→ **Work instructions**
Scanning the entries below, copy every line that contains the word "door".

Data for this task section start

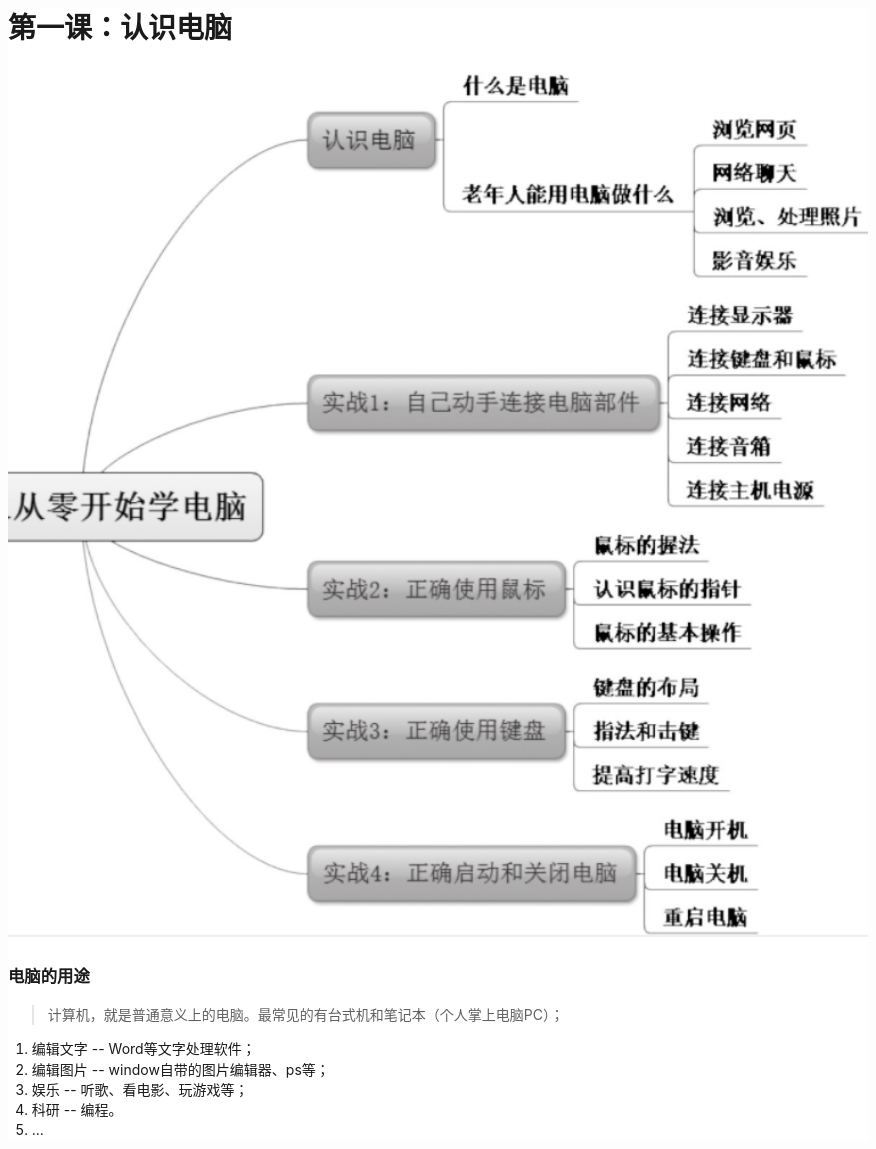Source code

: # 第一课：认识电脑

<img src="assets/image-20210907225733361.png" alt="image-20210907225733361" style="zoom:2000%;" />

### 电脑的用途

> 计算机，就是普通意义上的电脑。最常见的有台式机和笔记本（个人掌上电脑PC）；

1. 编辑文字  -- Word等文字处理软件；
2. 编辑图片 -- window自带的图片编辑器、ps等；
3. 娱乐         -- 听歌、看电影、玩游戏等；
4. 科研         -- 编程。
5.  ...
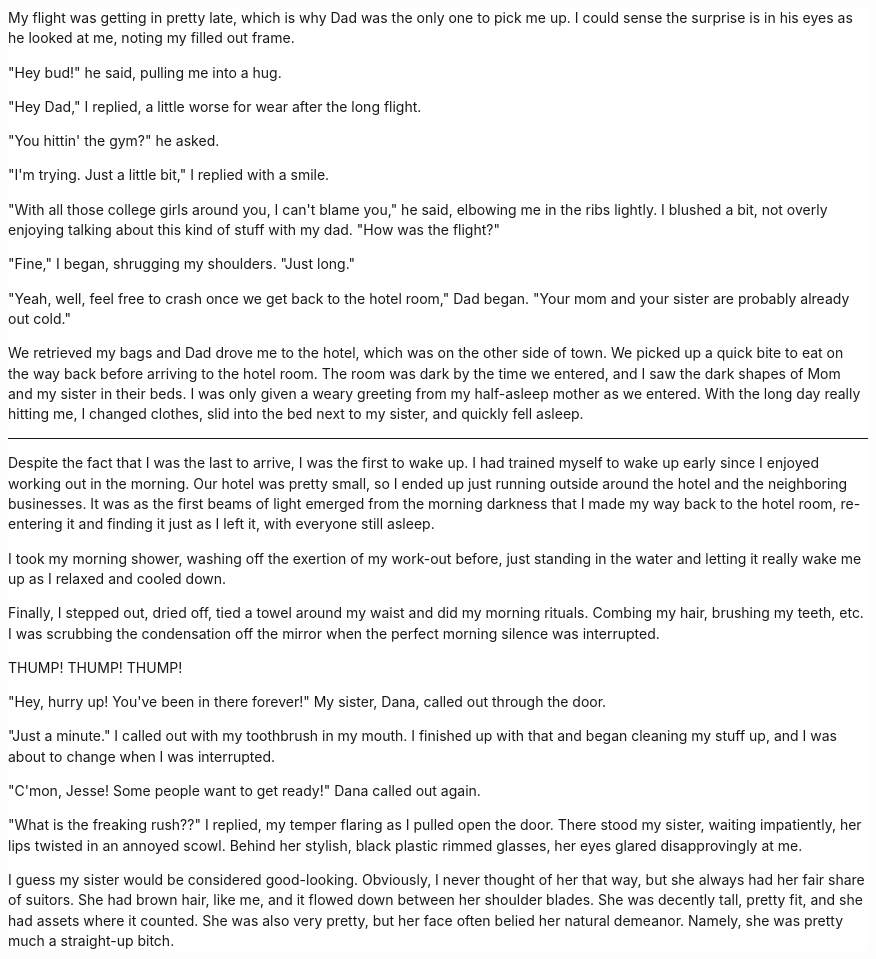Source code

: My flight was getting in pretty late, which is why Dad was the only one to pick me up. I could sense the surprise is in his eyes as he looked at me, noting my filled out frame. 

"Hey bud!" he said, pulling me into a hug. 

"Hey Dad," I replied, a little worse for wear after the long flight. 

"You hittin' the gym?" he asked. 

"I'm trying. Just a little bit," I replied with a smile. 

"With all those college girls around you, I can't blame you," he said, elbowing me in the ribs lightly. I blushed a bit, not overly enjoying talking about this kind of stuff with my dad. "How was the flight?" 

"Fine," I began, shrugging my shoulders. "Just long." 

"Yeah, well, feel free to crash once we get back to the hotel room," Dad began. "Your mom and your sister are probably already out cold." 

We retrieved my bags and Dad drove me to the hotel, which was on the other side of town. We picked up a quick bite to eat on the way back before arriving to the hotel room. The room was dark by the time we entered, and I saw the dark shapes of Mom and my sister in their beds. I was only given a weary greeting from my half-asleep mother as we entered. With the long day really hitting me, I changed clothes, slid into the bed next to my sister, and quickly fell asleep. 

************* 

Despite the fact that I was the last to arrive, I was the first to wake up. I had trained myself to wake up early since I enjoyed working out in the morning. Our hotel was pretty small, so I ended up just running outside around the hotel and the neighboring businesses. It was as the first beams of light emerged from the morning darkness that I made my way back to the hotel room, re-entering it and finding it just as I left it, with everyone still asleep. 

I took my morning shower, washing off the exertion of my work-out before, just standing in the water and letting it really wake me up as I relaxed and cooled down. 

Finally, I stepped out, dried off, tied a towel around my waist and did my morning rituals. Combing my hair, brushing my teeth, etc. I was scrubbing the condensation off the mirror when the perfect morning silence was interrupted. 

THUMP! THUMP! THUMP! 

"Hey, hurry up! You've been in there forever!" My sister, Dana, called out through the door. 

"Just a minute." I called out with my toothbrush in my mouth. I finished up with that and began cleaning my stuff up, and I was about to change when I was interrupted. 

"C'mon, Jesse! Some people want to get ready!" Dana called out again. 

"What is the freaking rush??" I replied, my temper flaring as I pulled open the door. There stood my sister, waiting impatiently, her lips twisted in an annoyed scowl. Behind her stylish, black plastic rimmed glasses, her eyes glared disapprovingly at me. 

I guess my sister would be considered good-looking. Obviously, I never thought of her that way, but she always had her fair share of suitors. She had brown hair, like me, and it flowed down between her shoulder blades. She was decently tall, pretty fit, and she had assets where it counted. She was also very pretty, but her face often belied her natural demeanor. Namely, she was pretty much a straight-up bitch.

Data for this task section end
Data for this task section start

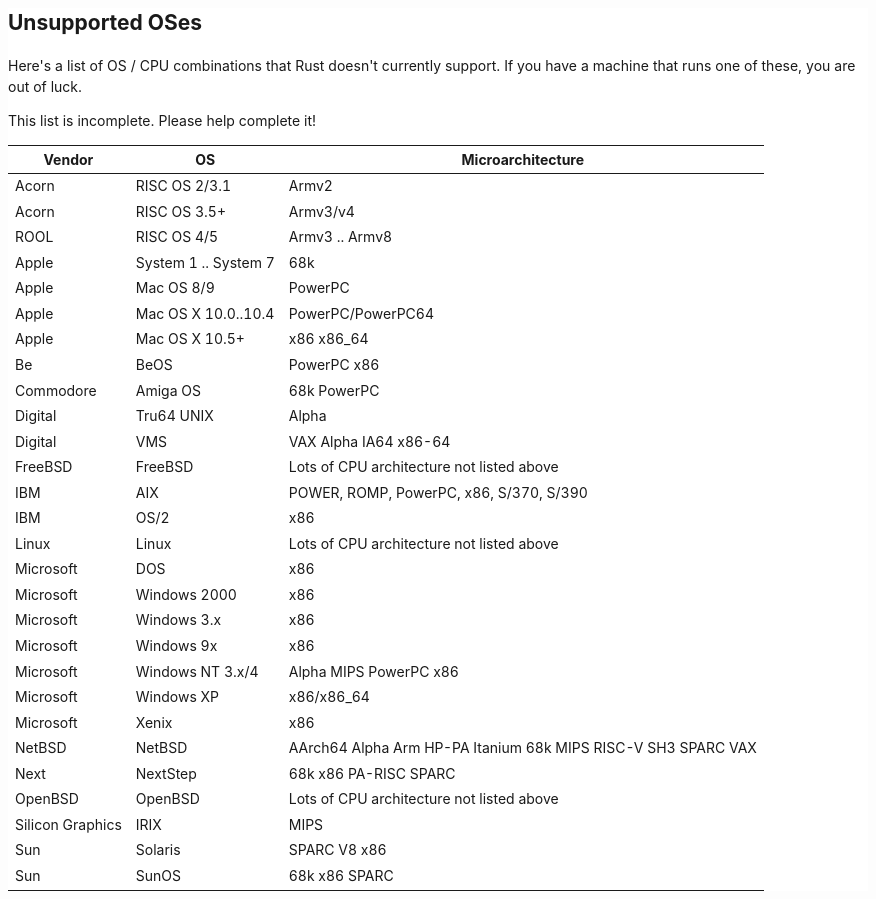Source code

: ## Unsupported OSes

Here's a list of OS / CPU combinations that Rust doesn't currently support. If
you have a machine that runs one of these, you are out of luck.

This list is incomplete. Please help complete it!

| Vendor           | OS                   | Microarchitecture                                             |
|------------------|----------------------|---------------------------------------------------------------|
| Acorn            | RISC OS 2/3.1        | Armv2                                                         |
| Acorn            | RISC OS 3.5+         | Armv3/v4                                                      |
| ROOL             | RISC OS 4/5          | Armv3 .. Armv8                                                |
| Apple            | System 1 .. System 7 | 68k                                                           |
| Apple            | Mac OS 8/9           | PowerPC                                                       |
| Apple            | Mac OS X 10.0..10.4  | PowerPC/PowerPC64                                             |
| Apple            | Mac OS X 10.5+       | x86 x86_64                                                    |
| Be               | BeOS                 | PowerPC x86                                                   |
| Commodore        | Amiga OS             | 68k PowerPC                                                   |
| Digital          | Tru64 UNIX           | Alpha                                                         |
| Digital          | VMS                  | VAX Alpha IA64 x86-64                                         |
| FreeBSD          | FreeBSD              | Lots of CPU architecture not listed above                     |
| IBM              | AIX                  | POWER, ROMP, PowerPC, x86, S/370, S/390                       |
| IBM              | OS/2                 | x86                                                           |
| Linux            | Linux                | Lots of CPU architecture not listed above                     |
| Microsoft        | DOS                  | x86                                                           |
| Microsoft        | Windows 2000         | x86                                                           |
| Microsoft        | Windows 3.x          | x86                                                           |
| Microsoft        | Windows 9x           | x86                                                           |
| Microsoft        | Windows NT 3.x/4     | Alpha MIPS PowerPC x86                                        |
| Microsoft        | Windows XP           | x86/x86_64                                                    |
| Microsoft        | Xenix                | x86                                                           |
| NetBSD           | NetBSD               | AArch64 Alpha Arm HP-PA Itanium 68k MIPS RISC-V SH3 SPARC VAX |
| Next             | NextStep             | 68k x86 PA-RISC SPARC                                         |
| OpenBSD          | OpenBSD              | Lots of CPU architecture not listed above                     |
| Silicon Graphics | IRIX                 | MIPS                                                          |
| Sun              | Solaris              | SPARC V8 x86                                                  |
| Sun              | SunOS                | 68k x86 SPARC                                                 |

Data for this task section end

→ **Response to the task**
"Hey, hurry up! You've been in there forever!" My sister, Dana, called out through the door. 
"What is the freaking rush??" I replied, my temper flaring as I pulled open the door. There stood my sister, waiting impatiently, her lips twisted in an annoyed scowl. Behind her stylish, black plastic rimmed glasses, her eyes glared disapprovingly at me. 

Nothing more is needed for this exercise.